▶ Exercise directions: Which lines run from the one containing "### Advantages of SDN" through the one containing "### Use Cases for SDN", both included? Reproduce them verbatim, and only them, from the records below.

(Data records begins)

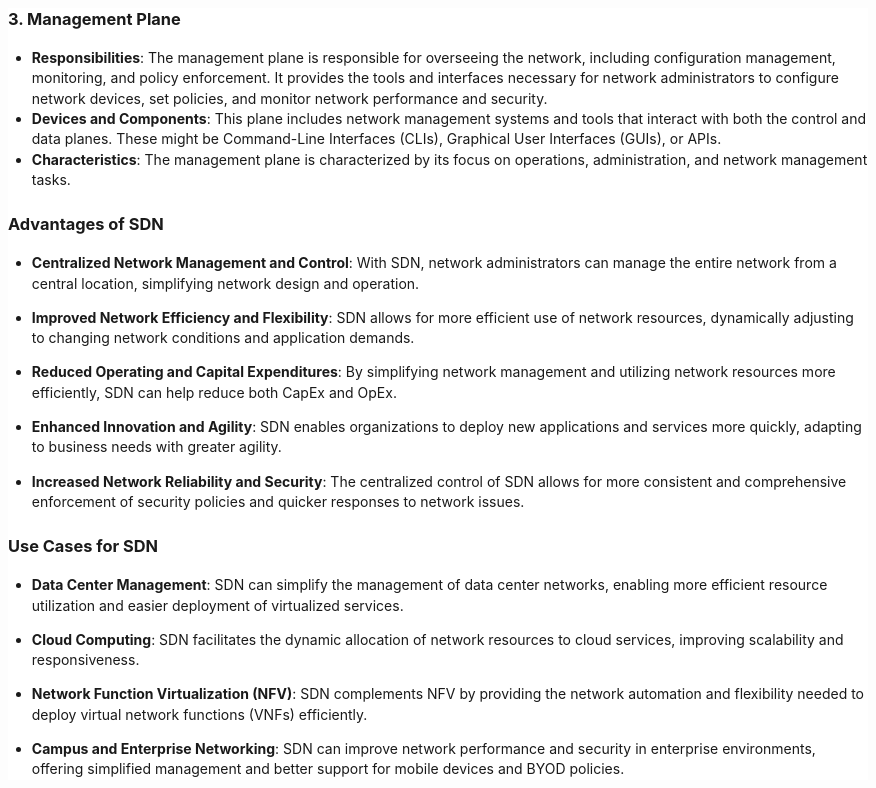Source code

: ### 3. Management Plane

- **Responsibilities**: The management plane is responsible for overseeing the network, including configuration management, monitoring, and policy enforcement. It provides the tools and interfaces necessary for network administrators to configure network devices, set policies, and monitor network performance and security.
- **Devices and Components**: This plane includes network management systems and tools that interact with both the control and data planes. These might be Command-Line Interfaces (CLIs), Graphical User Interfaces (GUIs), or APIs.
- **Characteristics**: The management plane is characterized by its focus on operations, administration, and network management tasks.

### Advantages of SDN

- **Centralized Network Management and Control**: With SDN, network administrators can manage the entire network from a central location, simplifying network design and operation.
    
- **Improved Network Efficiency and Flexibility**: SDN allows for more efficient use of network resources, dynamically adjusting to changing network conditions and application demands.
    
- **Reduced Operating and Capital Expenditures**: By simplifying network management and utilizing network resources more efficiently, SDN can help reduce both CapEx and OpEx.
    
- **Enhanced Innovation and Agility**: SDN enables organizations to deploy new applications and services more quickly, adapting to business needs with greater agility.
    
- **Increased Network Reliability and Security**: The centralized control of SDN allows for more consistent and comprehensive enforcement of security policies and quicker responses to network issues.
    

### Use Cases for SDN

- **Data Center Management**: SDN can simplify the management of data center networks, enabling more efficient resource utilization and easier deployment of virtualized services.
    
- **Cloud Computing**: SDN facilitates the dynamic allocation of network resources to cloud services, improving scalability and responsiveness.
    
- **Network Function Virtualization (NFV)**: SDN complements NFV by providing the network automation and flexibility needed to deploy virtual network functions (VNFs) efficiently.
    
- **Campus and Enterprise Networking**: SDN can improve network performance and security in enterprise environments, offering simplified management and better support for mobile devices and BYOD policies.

(Data records ends)
(Data records begins)

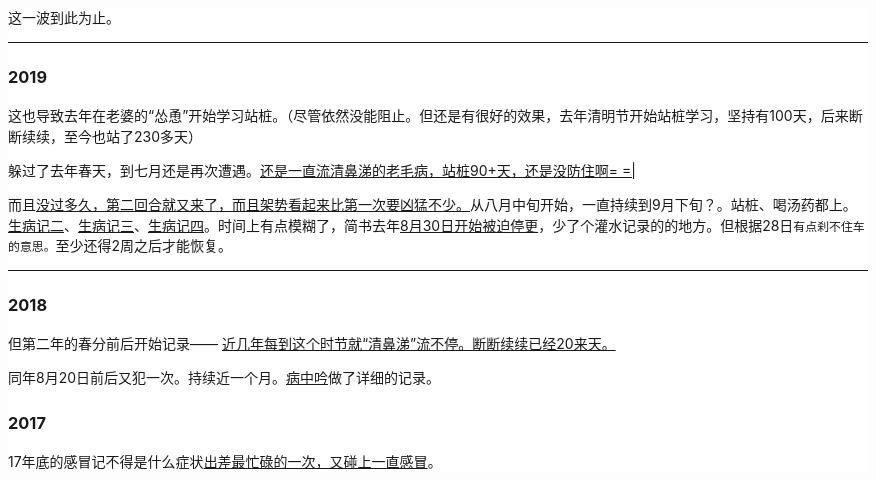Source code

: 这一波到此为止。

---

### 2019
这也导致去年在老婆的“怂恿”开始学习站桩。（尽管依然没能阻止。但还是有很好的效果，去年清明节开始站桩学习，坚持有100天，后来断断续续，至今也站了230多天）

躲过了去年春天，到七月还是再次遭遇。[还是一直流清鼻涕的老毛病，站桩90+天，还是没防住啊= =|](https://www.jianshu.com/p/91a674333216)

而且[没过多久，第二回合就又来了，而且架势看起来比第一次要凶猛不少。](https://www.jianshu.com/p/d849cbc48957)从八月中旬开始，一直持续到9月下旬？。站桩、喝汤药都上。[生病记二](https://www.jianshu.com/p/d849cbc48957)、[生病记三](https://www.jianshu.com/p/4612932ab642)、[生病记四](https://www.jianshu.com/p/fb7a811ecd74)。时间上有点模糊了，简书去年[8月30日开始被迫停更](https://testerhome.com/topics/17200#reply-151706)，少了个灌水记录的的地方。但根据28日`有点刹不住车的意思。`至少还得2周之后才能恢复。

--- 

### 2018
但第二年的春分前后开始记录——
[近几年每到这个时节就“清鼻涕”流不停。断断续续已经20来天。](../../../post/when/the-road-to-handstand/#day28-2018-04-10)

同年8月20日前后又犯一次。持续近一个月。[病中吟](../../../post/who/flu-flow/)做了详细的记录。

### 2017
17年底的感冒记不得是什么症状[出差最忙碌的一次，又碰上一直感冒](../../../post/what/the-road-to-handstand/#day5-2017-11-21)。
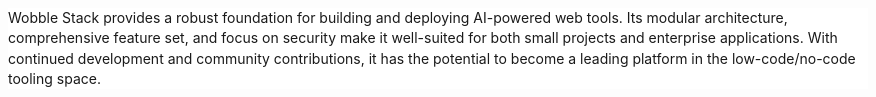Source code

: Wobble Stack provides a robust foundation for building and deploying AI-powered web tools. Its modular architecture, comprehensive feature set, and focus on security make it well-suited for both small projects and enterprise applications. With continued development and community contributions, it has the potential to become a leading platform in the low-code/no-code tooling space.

(Data records ends)

▶ Reply:
### Advantages of SDN

- **Centralized Network Management and Control**: With SDN, network administrators can manage the entire network from a central location, simplifying network design and operation.
    
- **Improved Network Efficiency and Flexibility**: SDN allows for more efficient use of network resources, dynamically adjusting to changing network conditions and application demands.
    
- **Reduced Operating and Capital Expenditures**: By simplifying network management and utilizing network resources more efficiently, SDN can help reduce both CapEx and OpEx.
    
- **Enhanced Innovation and Agility**: SDN enables organizations to deploy new applications and services more quickly, adapting to business needs with greater agility.
    
- **Increased Network Reliability and Security**: The centralized control of SDN allows for more consistent and comprehensive enforcement of security policies and quicker responses to network issues.
    

### Use Cases for SDN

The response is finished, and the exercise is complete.